I regularly emphasize the health impacts of smoking, and now vaping, to my kids. When they were ages 5 and 8, we visited the Minnesota Science Museum’s “Human Body” exhibit, where they experienced an impactful visual: real dead bodies with exposed healthy lungs, which resembled pink slabs of steak, versus a 70-year old smoker’s lungs, which looked like a black shriveled walnut. My inquisitive then 8-year-old daughter, Avery, asked me why smoking was legal. Why allow people to ingest toxic substances that could kill them? That led to a great discussion of civil liberties and personal freedom. She was destined for law school at an early age.

While cigarettes finally became largely passé among teens, along came vaping, along with a strong sense of de ja vu. With numerous reports of vaping deaths and respiratory illness this year, I sense history may be repeating itself, this time with a different nicotine delivery method.

Big Tobacco’s early marketing efforts framed cigarettes as health products to relieve digestive ailments and respiratory conditions. E-cigarette marketing is promoted as a healthier alternative to smoking. Like early Big Tobacco marketing, vape product advertising is argued to not-so-subtly target America’s youth. Liquid nicotine flavors like Bubblegum and Cotton Candy appeal to teenage consumers. Research establishes that these efforts are creating a new nicotine addicted generation.

In 2019, 1 in 4 high school seniors reported e-cigarette use in the past month, along with 1 in 11 eighth graders. As vaping use has increased, so have incidences of possible vaping-related lung illnesses. The U.S. Surgeon General recently took an extraordinary action, declaring vaping a public health epidemic.

What’s next for the multi-billion-dollar e-cigarette industry? A number of states recently banned fruit-flavored nicotine pods. Cities like San Francisco have banned Juul brand devices altogether. Juul discredits such actions, emphasizing that their products are meant for adults and that no single e-cigarette product has been tied to lung ailments. Numerous class action lawsuits have now been filed in relation to e-cigarette abuse and addiction, claiming Juul engaged in false advertising, failure to warn users about health concerns, and negligent marketing to minors. Numerous individuals have also sued the e-cigarette companies, claiming personal injury and wrongful death.

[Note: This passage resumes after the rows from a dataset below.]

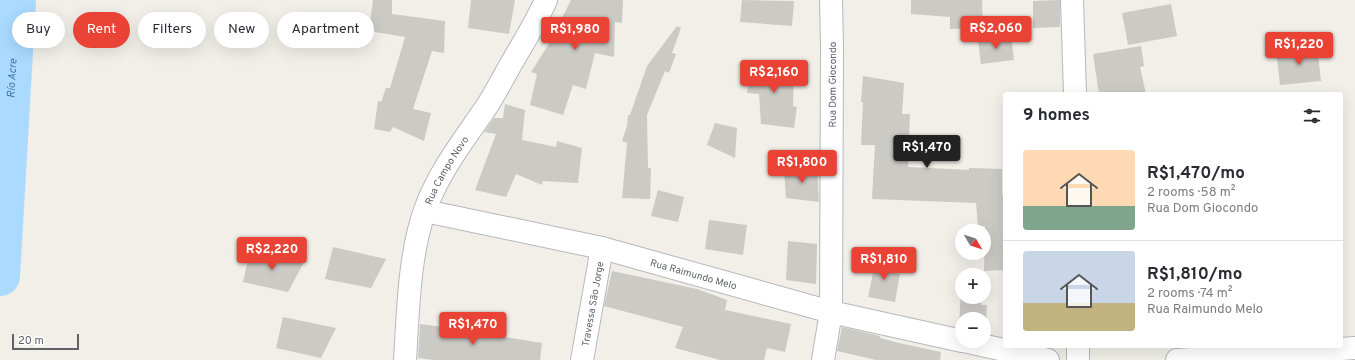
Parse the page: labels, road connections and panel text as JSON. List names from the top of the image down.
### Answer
{
  "streets": {
    "street": [
      "Rua Dom Giocondo",
      "Rua Campo Novo",
      "Rua Raimundo Melo",
      "Travessa São Jorge"
    ]
  },
  "crossings": [
    ["Rua Dom Giocondo", "Rua Raimundo Melo"],
    ["Rua Campo Novo", "Rua Raimundo Melo"],
    ["Rua Raimundo Melo", "Travessa São Jorge"]
  ],
  "water": ["Río Acre"],
  "scale_bar": "20 m",
  "north": "bottom right",
  "page": {
    "chip": [
      "Buy",
      "Rent",
      "Filters",
      "New",
      "Apartment"
    ],
    "price": [
      "R$2,060",
      "R$1,980",
      "R$1,220",
      "R$2,160",
      "R$1,470",
      "R$1,800",
      "R$2,220",
      "R$1,810",
      "R$1,470"
    ],
    "heading": "9 homes",
    "list": [
      {
        "name": "R$1,470/mo",
        "note": "2 rooms · 58 m² · Rua Dom Giocondo"
      },
      {
        "name": "R$1,810/mo",
        "note": "2 rooms · 74 m² · Rua Raimundo Melo"
      }
    ],
    "map_buttons": ["+", "−"],
    "scale": "20 m"
  }
}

As federal investigators launched a criminal investigation this fall, Juul’s CEO stepped down from this $38 billion company and Juul stopped all advertising. Congress recently asked Juul to hand over internal documents on marketing strategies and health impacts. Is this the beginning of the end for e-cigarettes? Maybe my law school-bound daughter will get her own tour of duty in a windowless warehouse basement, this time in Silicon Valley. History repeats itself.